The optimism witnessed in the digital assets ecosystem emerged shortly after the November 8 publication by CoinDesk, revealing that the SEC opened talks with the representatives from digital asset manager Grayscale Investments. The conversation involves the firm’s attempt to convert Grayscale Bitcoin Trust (GBTC) into the spot Bitcoin ETF.
SEC-Grayscale conversations arise from the Court of Appeals directive to the Gensler-led regulator to review the pending application. The US appellate judge labeled SEC’s conduct as portraying arbitrary and capricious actions.
Bitcoin ETF to Facilitate Institutional Acceptance of Cryptocurrency Assets
The SEC has in the past repeatedly denied approving spot Bitcoin ETF, citing vulnerability to price manipulation. The explanation arises from the awareness that an ETF involves an investment vehicle that tracks the underlying asset’s performance.
Market observers consider approving the spot Bitcoin ETF a critical milestone toward institutional acceptance of digital assets. They project that it would allow US investors to secure indirect exposure to the digital assets market while averting the risk of holding the crypto asset.

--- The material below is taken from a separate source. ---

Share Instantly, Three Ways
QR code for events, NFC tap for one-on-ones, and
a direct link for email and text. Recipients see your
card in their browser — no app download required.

Various hedge funds joined investment firms in submitting applications for spot Bitcoin ETF. However, the journey traces to mid-2023 when the global largest asset manager, BlackRock, submitted an ETF application.
The application by Larry Fink-led BlackRock fueled the surge in Bitcoin price currently witnessed as the approval date nears. A recent publication by JPMorgan analysts predicted that the SEC could approve the spot Bitcoin ETF by January 2024.